A multi-PDF conversational chatbot powered by Retrieval-Augmented Generation (RAG), running entirely on your local machine with Ollama and LangChain.
Upload one or more PDF documents, and the chatbot will answer questions grounded in their content — with source citations, semantic answer caching, and real-time streaming.
- Multi-PDF ingestion — upload and query several documents at once.
- Local LLM inference — no API keys, no cloud services; everything runs on-device via Ollama.
- Streaming responses — tokens are rendered in real time for a responsive chat experience.
- Semantic answer cache — repeated or similar questions are served instantly from an embedding-based cache with configurable similarity threshold.
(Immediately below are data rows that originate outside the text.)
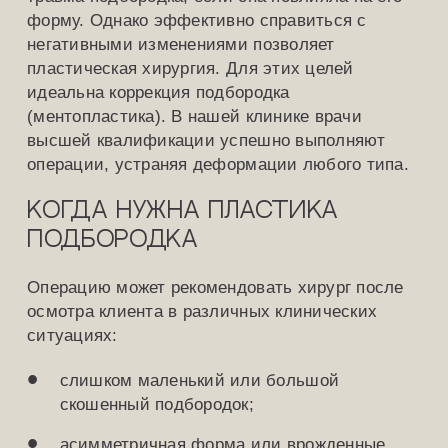
форму. Однако эффективно справиться с
негативными изменениями позволяет
пластическая хирургия. Для этих целей
идеальна коррекция подбородка
(ментопластика). В нашей клинике врачи
высшей квалификации успешно выполняют
операции, устраняя деформации любого типа.
Когда нужна пластика
подбородка
Операцию может рекомендовать хирург после
осмотра клиента в различных клинических
ситуациях:
слишком маленький или большой
скошенный подбородок;
асимметричная форма или врожденные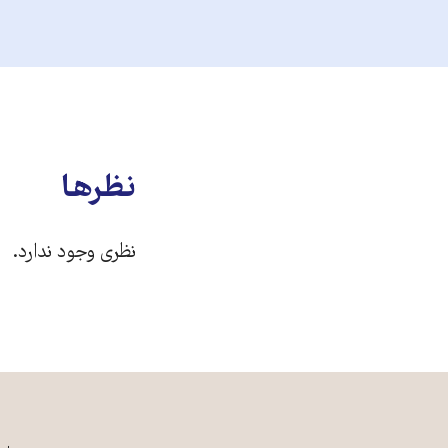
نظرها
نظری وجود ندارد.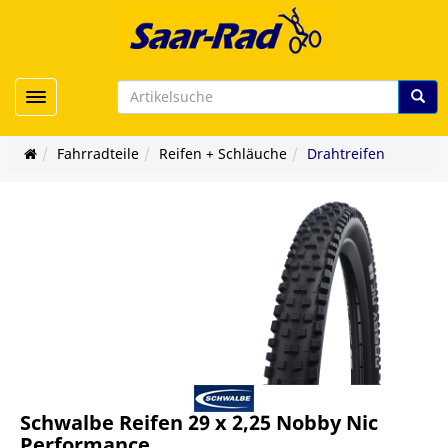
Toggle navigation
Fahrradteile
Reifen + Schläuche
Drahtreifen
Schwalbe Reifen 29 x 2,25 Nobby Nic
Performance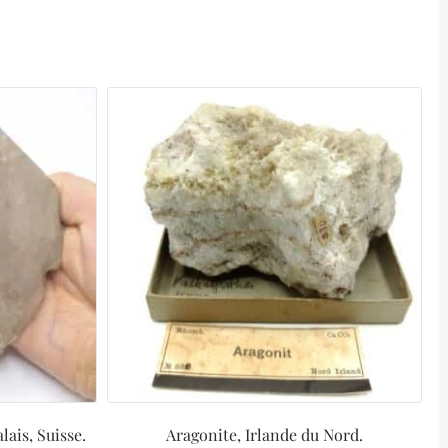
lais, Suisse.
Aragonite, Irlande du Nord.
- Multi-question detection — compound questions are automatically split and answered individually.
- Source citations — every answer references the originating document and page number.
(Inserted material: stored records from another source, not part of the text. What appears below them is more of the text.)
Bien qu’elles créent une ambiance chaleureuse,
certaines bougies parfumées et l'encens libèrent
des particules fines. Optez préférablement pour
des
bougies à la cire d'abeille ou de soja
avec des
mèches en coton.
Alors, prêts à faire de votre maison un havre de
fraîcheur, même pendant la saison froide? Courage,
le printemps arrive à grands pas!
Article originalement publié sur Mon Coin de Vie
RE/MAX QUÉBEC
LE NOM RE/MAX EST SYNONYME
- Debug mode — toggle an on-screen diagnostic panel for retrieval timing, similarity scores, and processing details.
| Requirement | Details |
|---|---|
| Python | 3.10 or later |
| Ollama | Installed and running locally — see ollama.ai |
| LLM model | Pulled into Ollama (default: phi4-mini) |
| Embedding model | Pulled into Ollama (default: all-minilm:l6-v2) |
Pull the required models before first use:
ollama pull phi4-mini
ollama pull all-minilm:l6-v2-
Clone the repository:
git clone https://github.com/PenSul/RAG-Chatbot.git cd rag-chatbot -
Create and activate a virtual environment (recommended):
python -m venv venv source venv/bin/activate # Linux / macOS venv\Scripts\activate # Windows
-
Install the package in editable mode:
pip install -e .This installs all dependencies listed in
pyproject.tomland makes therag_chatbotpackage importable.
-
Make sure Ollama is running (e.g.
ollama servein a separate terminal). -
Start the application:
streamlit run src/rag_chatbot/app.py
-
Open the URL printed to the terminal (typically
http://localhost:8501). -
Upload one or more PDFs via the sidebar, click Process PDFs, and start chatting.
src/rag_chatbot/
├── __init__.py # Package metadata
├── app.py # Streamlit UI entry point
├── cache_manager.py # Semantic question-answer cache (disk + in-memory)
├── config.py # Centralised constants and prompt templates
├── conversation.py # LangChain conversational chain setup
├── document_processor.py # PDF loading, chunking, and vector-store creation
├── models.py # Cached Ollama LLM and embedding resources
├── question_parser.py # Multi-question detection and text cleaning
├── response_processor.py # Post-processing and citation formatting
├── session_state.py # Streamlit session-state initialisation
└── stream_handler.py # Token-by-token streaming callback
All tunable parameters live in src/rag_chatbot/config.py, including model names, chunking sizes, cache paths, similarity thresholds, and prompt templates. Modify that single file to adapt the chatbot to different models or retrieval strategies.
This project is licensed under the MIT License.